Hamilton continued on with its record setting ways. In 2016 it won a Grammy for Best Musical Theatre Album, 11 Tony awards and the Pulitzer for Drama. And it probably kept Hamilton’s picture on the $10 bill.
Bob Dylan won the Nobel Prize for literature, which makes the Cubs victory look kind of ordinary. Especially considering that past winners include Rudyard Kipling (1907), Anatole France (1921), William Butler Yeats (1923), George Bernard Shaw (1925), Thomas Mann (1929), Sinclair Lewis (1930), Eugene O’Neill (1936), Pearly S. Buck (1938), Hermann Hesse (1946), T.S. Elliot (1948), William Faulkner (1949), Winston Churchill (1953), Ernest Hemingway (1954), Albert Camus (1957), Samuel Beckett (1969) and Aleksandr Solzhenitsyn (1970).

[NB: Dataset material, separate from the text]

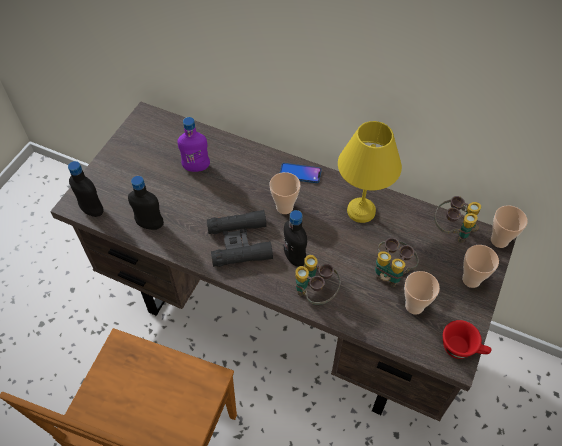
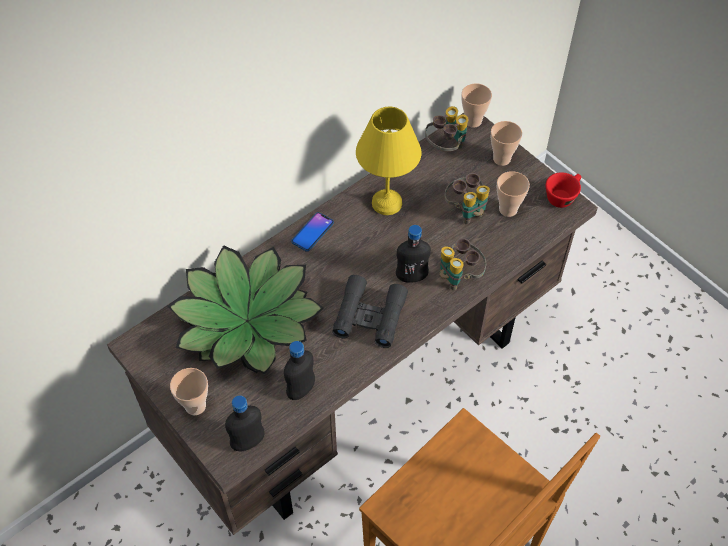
camera: 65 degrees left, 0 degrees up
(196, 167) = (247, 320): purple bottle -> potted plant
(284, 207) = (347, 262): cup -> cup (195, 406)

More recent winners have included Toni Morrison (1993), Vidiadhar Surajprasad Naipaul (2001), Harold Pinter (2005), and Mario Vargas Llosa (2010). In particular it is well worth noting that Vargas Llosa, has for decades been a powerful voice against authoritarians and fanatics. So maybe the choice of Dylan isn’t so strange after all.
Campaign spending by the major party candidates fell from about $2.75 billion in 2012 to about $2.65 billion in 2016. That is a little less than half what the public spent for either pet grooming or legal marijuana, each of which clocked in at $5.4 billion. No word yet on whether the campaign affected sales of weed.
Perhaps we can go for an entire year without hearing from the Clinton’s, but don’t count on it.
Most importantly, let The Force be with you.